# [Records from a dataset]
★ ★ ★
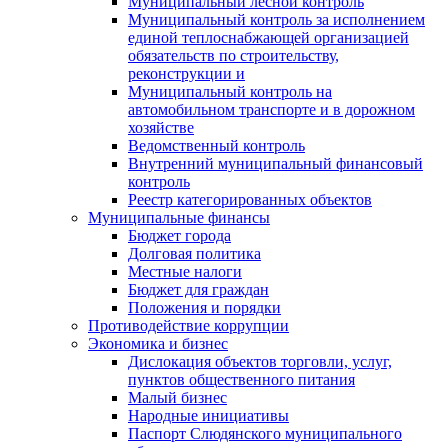
Муниципальный лесной контроль
Муниципальный контроль за исполнением
единой теплоснабжающей организацией
обязательств по строительству,
реконструкции и
Муниципальный контроль на
автомобильном транспорте и в дорожном
хозяйстве
Ведомственный контроль
Внутренний муниципальный финансовый
контроль
Реестр категорированных объектов
Муниципальные финансы
Бюджет города
Долговая политика
Местные налоги
Бюджет для граждан
Положения и порядки
Противодействие коррупции
Экономика и бизнес
Дислокация объектов торговли, услуг,
пунктов общественного питания
Малый бизнес
Народные инициативы
Паспорт Слюдянского муниципального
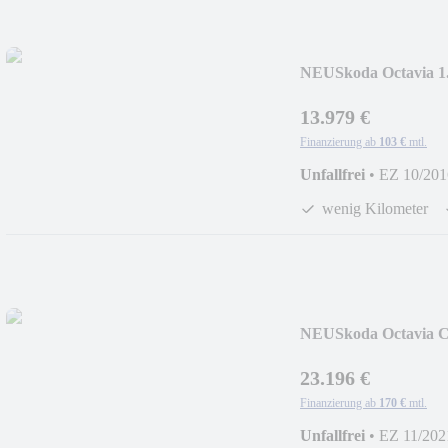
NEU
Skoda Octavia 1
LM
13.979 €
Finanzierung ab
103 €
mtl.
Unfallfrei
•
EZ 10/201
wenig Kilometer
NEU
Skoda Octavia C
23.196 €
Finanzierung ab
170 €
mtl.
Unfallfrei
•
EZ 11/202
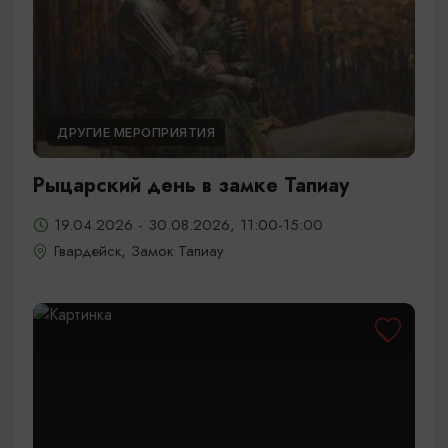
ДРУГИЕ МЕРОПРИЯТИЯ
Рыцарский день в замке Тапиау
19.04.2026 - 30.08.2026, 11:00-15:00
Гвардейск, Замок Тапиау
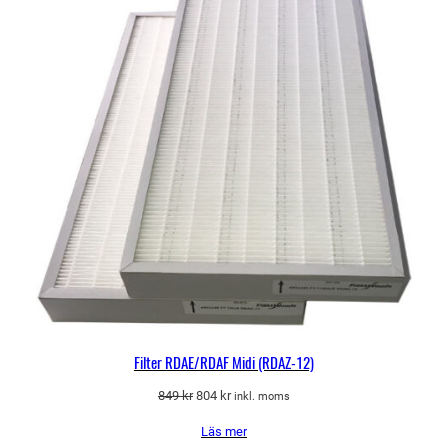
PÅ
REA
Filter RDAE/RDAF Midi (RDAZ-12)
Det
Det
849
kr
804
kr
inkl. moms
ursprungliga
nuvarande
Läs mer
priset
priset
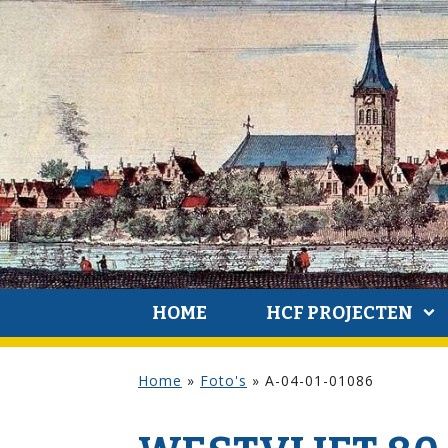
HOME
HCF PROJECTEN
Home
»
Foto's
»
A-04-01-01086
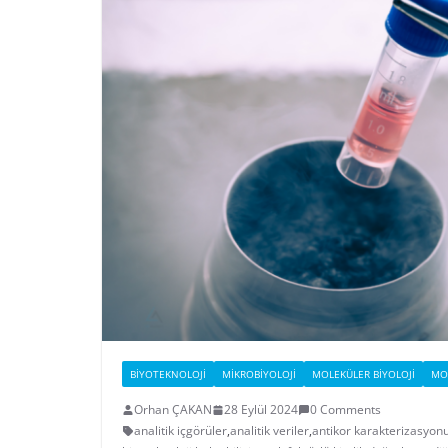
BIYOTEKNOLOJI
MIKROBIYOLOJI
MOLEKÜLER BIYOLOJI
MOL
Orhan ÇAKAN
28 Eylül 2024
0 Comments
analitik içgörüler
,
analitik veriler
,
antikor karakterizasyon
★ ★ ★
# [TASK TO COMPLETE]
Check each line above for the word "контроль" and copy the ones that have it.

# [OUTPUT BELOW]
Муниципальный лесной контроль
Муниципальный контроль за исполнением
Муниципальный контроль на
Ведомственный контроль
контроль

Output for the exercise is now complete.